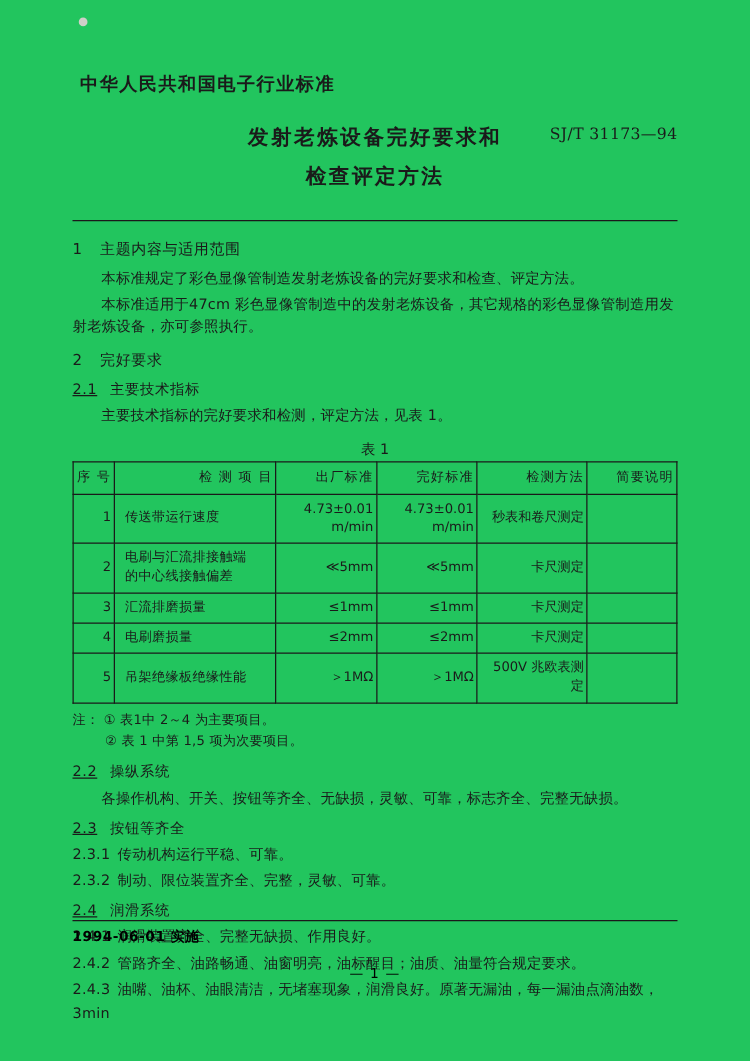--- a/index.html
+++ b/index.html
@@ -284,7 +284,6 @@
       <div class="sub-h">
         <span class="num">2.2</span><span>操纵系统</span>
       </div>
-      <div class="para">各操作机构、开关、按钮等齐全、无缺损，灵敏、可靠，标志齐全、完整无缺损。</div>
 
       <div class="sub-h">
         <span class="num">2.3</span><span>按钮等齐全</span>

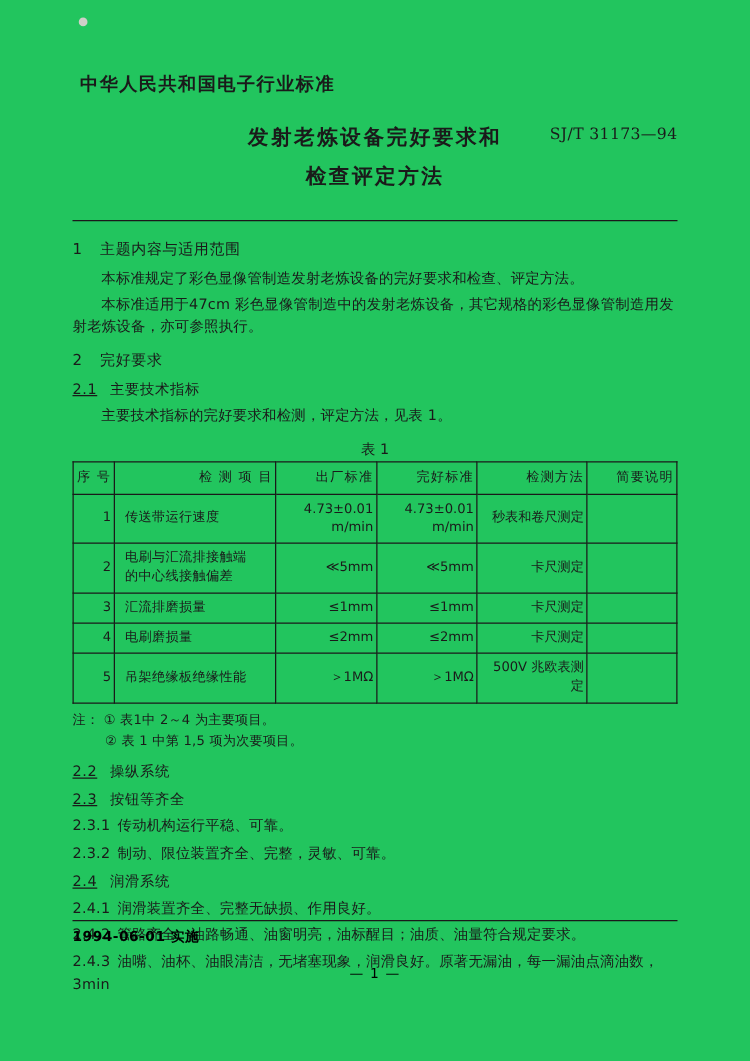--- a/index.html
+++ b/index.html
@@ -299,9 +299,6 @@
         <span class="num">2.4</span><span>润滑系统</span>
       </div>
       <div class="sub-line">
-        <span class="num">2.4.1</span><span>润滑装置齐全、完整无缺损、作用良好。</span>
-      </div>
-      <div class="sub-line">
         <span class="num">2.4.2</span><span>管路齐全、油路畅通、油窗明亮，油标醒目；油质、油量符合规定要求。</span>
       </div>
       <div class="sub-line">

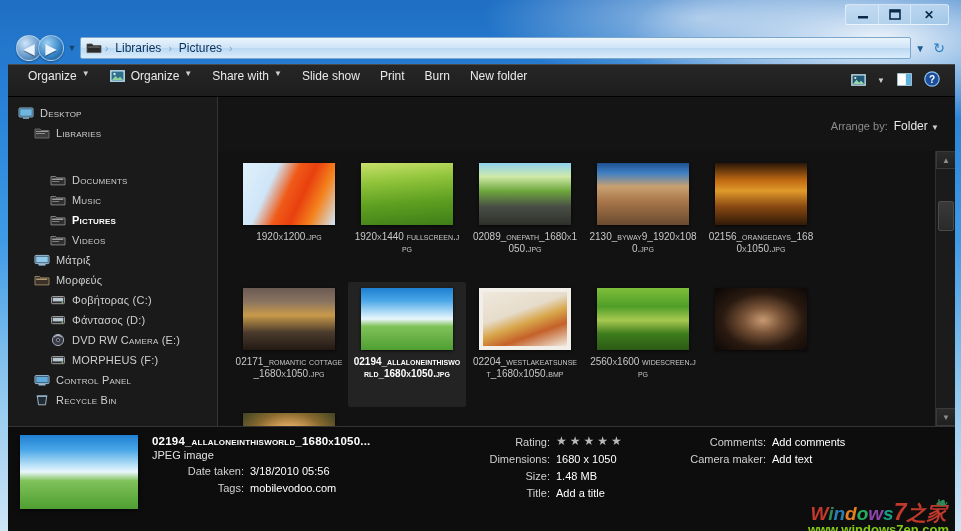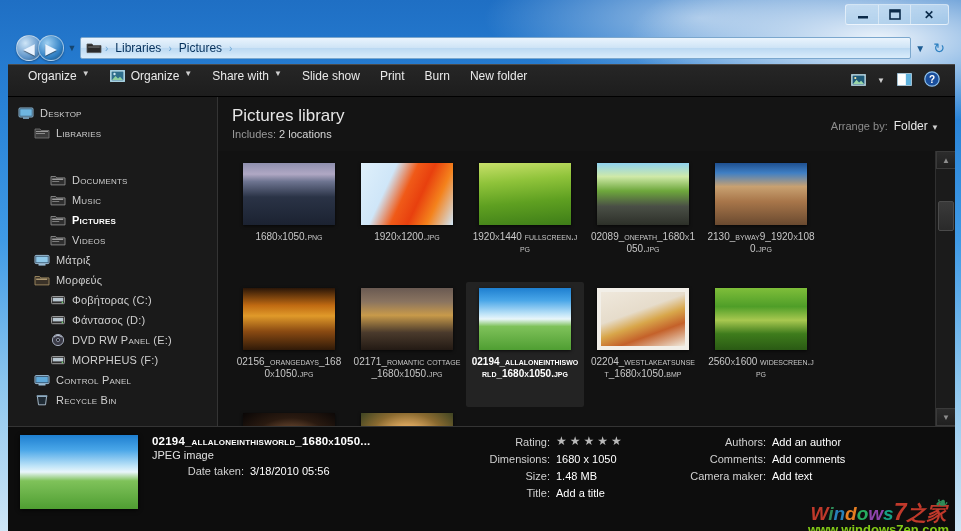--- a/index.html
+++ b/index.html
@@ -486,13 +486,6 @@
     <div class="content">
 
       <div class="lib-header">
-        <div>
-          <div class="lib-title">Pictures library</div>
-          <div class="lib-sub">
-            <span>Includes:</span>
-            <b>2 locations</b>
-          </div>
-        </div>
         <div class="arrange">
           <span class="arrange-lbl">Arrange by:</span>
           <span class="arrange-val">

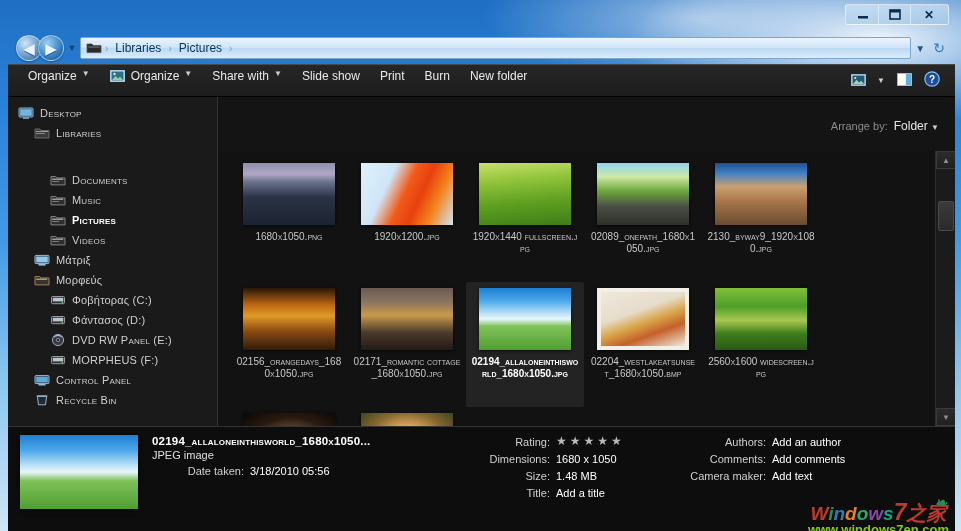--- a/index.html
+++ b/index.html
@@ -497,10 +497,6 @@
 
       <div class="filegrid" id="filegrid">
           <div class="file">
-            <div class="thumb" style="background: linear-gradient(rgb(142, 143, 174) 0%, rgb(176, 168, 196) 18%, rgb(109, 116, 144) 30%, rgb(42, 51, 70) 55%, rgb(27, 34, 49) 100%);"></div>
-            <div class="fname">1680x1050.png</div>
-          </div>
-          <div class="file">
             <div class="thumb" style="background: linear-gradient(115deg, rgb(223, 240, 251) 0%, rgb(207, 230, 248) 30%, rgb(240, 90, 24) 48%, rgb(232, 64, 14) 62%, rgb(244, 130, 28) 78%, rgb(207, 230, 248) 100%);"></div>
             <div class="fname">1920x1200.jpg</div>
           </div>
◆ ◆ ◆ ◆ ◆ ◆ ◆
EXERCISE BRIEF: What is wanted is a word-for-word restatement of the entries, without their images.

RESPONSE AREA:
--- a/index.html
+++ b/index.html
@@ -284,7 +284,6 @@
       <div class="sub-h">
         <span class="num">2.2</span><span>操纵系统</span>
       </div>
-      <div class="para">各操作机构、开关、按钮等齐全、无缺损，灵敏、可靠，标志齐全、完整无缺损。</div>
 
       <div class="sub-h">
         <span class="num">2.3</span><span>按钮等齐全</span>

--- a/index.html
+++ b/index.html
@@ -299,9 +299,6 @@
         <span class="num">2.4</span><span>润滑系统</span>
       </div>
       <div class="sub-line">
-        <span class="num">2.4.1</span><span>润滑装置齐全、完整无缺损、作用良好。</span>
-      </div>
-      <div class="sub-line">
         <span class="num">2.4.2</span><span>管路齐全、油路畅通、油窗明亮，油标醒目；油质、油量符合规定要求。</span>
       </div>
       <div class="sub-line">

--- a/index.html
+++ b/index.html
@@ -486,13 +486,6 @@
     <div class="content">
 
       <div class="lib-header">
-        <div>
-          <div class="lib-title">Pictures library</div>
-          <div class="lib-sub">
-            <span>Includes:</span>
-            <b>2 locations</b>
-          </div>
-        </div>
         <div class="arrange">
           <span class="arrange-lbl">Arrange by:</span>
           <span class="arrange-val">

--- a/index.html
+++ b/index.html
@@ -497,10 +497,6 @@
 
       <div class="filegrid" id="filegrid">
           <div class="file">
-            <div class="thumb" style="background: linear-gradient(rgb(142, 143, 174) 0%, rgb(176, 168, 196) 18%, rgb(109, 116, 144) 30%, rgb(42, 51, 70) 55%, rgb(27, 34, 49) 100%);"></div>
-            <div class="fname">1680x1050.png</div>
-          </div>
-          <div class="file">
             <div class="thumb" style="background: linear-gradient(115deg, rgb(223, 240, 251) 0%, rgb(207, 230, 248) 30%, rgb(240, 90, 24) 48%, rgb(232, 64, 14) 62%, rgb(244, 130, 28) 78%, rgb(207, 230, 248) 100%);"></div>
             <div class="fname">1920x1200.jpg</div>
           </div>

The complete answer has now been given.